Update the material from the line with "county / district: Kern" through the end, changing "collector number" to "collection number" and leaving everything else as it is.

..............................

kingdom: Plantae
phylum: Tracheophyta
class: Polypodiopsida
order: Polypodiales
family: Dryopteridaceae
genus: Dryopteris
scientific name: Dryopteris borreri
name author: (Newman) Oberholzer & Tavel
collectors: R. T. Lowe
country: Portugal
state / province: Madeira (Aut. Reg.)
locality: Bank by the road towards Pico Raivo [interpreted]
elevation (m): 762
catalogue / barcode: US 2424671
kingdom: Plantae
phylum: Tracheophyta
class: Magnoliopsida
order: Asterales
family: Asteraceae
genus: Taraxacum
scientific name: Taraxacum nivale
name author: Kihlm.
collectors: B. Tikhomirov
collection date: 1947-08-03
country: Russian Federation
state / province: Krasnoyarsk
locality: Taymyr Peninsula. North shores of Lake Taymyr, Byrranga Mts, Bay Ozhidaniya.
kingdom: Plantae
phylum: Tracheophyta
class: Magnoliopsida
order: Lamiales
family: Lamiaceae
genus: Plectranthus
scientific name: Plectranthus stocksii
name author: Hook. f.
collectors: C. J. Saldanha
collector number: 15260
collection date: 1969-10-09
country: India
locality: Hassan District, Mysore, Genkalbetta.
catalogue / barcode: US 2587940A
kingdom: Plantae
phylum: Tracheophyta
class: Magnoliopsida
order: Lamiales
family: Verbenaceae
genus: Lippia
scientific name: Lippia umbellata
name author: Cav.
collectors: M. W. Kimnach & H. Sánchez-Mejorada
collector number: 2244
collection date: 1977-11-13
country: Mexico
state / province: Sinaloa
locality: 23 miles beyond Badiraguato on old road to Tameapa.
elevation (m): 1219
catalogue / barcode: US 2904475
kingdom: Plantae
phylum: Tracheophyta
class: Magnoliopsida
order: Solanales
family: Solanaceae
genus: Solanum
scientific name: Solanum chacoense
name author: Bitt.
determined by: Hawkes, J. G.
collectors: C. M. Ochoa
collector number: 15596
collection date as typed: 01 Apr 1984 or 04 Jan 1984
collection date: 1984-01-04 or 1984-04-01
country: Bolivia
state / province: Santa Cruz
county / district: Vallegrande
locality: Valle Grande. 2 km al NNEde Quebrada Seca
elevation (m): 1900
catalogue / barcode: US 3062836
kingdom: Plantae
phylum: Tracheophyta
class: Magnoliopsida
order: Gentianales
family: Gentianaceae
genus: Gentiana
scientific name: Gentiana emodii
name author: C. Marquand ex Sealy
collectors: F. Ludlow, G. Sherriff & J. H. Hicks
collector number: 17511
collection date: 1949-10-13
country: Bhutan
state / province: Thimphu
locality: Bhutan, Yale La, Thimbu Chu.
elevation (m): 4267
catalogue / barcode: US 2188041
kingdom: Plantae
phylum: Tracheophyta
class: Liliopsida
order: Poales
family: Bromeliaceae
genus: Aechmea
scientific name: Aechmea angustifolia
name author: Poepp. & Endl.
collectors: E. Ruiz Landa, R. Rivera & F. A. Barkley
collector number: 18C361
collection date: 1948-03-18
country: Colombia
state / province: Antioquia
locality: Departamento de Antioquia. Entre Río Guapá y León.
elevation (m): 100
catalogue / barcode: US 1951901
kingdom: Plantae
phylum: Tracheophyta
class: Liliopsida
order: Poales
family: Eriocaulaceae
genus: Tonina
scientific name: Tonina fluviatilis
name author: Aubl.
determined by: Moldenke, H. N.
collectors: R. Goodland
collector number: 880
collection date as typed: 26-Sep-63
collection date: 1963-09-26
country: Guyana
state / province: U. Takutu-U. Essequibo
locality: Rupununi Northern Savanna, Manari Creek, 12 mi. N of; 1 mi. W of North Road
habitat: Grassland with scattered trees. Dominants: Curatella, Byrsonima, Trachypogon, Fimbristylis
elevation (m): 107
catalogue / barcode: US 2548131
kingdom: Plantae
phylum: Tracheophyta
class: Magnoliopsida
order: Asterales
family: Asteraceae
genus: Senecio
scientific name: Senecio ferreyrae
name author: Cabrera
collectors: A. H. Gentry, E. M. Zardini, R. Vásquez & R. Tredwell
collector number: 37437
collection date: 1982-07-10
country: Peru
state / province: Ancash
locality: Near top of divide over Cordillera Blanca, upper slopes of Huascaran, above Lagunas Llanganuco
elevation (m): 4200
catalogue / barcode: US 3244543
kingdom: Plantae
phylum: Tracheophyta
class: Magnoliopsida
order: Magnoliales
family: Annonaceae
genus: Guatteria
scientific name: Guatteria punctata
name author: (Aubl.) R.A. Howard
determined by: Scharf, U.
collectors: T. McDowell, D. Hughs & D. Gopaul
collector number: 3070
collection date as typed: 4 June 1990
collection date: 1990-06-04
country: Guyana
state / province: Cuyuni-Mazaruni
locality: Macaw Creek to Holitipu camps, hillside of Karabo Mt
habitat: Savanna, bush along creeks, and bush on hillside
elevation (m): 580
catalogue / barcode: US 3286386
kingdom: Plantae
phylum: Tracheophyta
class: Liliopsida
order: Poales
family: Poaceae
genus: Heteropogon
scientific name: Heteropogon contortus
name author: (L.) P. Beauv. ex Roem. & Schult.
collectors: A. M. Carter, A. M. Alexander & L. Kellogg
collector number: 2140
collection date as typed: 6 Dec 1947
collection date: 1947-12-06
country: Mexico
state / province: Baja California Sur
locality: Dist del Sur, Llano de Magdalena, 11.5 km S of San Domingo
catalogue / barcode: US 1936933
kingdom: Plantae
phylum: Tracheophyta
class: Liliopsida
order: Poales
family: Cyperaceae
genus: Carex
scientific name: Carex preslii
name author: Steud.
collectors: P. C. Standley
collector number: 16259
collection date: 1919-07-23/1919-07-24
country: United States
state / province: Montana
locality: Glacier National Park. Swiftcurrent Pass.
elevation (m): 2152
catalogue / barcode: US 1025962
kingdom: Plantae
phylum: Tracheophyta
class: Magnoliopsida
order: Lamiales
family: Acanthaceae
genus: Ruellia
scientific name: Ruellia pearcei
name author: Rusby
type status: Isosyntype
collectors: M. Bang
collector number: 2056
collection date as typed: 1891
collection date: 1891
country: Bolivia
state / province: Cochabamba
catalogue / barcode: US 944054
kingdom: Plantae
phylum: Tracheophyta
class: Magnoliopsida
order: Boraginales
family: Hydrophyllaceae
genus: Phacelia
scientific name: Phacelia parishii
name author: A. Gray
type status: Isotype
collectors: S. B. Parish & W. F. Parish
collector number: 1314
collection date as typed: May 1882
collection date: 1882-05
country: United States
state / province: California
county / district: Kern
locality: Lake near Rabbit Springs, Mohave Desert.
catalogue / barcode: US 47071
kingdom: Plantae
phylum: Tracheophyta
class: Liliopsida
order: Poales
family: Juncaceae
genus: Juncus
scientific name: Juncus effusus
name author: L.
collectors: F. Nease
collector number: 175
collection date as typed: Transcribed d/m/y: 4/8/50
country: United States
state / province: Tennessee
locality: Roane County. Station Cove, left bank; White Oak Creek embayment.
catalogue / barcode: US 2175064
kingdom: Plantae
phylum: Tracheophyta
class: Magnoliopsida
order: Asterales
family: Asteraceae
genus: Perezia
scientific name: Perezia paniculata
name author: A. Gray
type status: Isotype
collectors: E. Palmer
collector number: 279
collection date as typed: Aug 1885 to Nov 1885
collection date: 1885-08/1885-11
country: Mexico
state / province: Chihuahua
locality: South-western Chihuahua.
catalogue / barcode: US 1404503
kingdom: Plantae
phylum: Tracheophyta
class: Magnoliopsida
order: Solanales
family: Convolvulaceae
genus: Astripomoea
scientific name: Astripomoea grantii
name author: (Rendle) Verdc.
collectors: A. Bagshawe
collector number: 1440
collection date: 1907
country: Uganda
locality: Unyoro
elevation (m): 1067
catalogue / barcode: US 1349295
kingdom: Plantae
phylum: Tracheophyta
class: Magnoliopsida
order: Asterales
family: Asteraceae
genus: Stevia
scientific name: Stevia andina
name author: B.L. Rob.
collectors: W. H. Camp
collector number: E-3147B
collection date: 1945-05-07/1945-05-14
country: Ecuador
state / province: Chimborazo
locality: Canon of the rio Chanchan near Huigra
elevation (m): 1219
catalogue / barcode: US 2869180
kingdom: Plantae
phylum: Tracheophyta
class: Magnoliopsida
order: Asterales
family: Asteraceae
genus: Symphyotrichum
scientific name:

..............................

▸ **CORRECT ANSWER**
county / district: Kern
locality: Lake near Rabbit Springs, Mohave Desert.
catalogue / barcode: US 47071
kingdom: Plantae
phylum: Tracheophyta
class: Liliopsida
order: Poales
family: Juncaceae
genus: Juncus
scientific name: Juncus effusus
name author: L.
collectors: F. Nease
collection number: 175
collection date as typed: Transcribed d/m/y: 4/8/50
country: United States
state / province: Tennessee
locality: Roane County. Station Cove, left bank; White Oak Creek embayment.
catalogue / barcode: US 2175064
kingdom: Plantae
phylum: Tracheophyta
class: Magnoliopsida
order: Asterales
family: Asteraceae
genus: Perezia
scientific name: Perezia paniculata
name author: A. Gray
type status: Isotype
collectors: E. Palmer
collection number: 279
collection date as typed: Aug 1885 to Nov 1885
collection date: 1885-08/1885-11
country: Mexico
state / province: Chihuahua
locality: South-western Chihuahua.
catalogue / barcode: US 1404503
kingdom: Plantae
phylum: Tracheophyta
class: Magnoliopsida
order: Solanales
family: Convolvulaceae
genus: Astripomoea
scientific name: Astripomoea grantii
name author: (Rendle) Verdc.
collectors: A. Bagshawe
collection number: 1440
collection date: 1907
country: Uganda
locality: Unyoro
elevation (m): 1067
catalogue / barcode: US 1349295
kingdom: Plantae
phylum: Tracheophyta
class: Magnoliopsida
order: Asterales
family: Asteraceae
genus: Stevia
scientific name: Stevia andina
name author: B.L. Rob.
collectors: W. H. Camp
collection number: E-3147B
collection date: 1945-05-07/1945-05-14
country: Ecuador
state / province: Chimborazo
locality: Canon of the rio Chanchan near Huigra
elevation (m): 1219
catalogue / barcode: US 2869180
kingdom: Plantae
phylum: Tracheophyta
class: Magnoliopsida
order: Asterales
family: Asteraceae
genus: Symphyotrichum
scientific name:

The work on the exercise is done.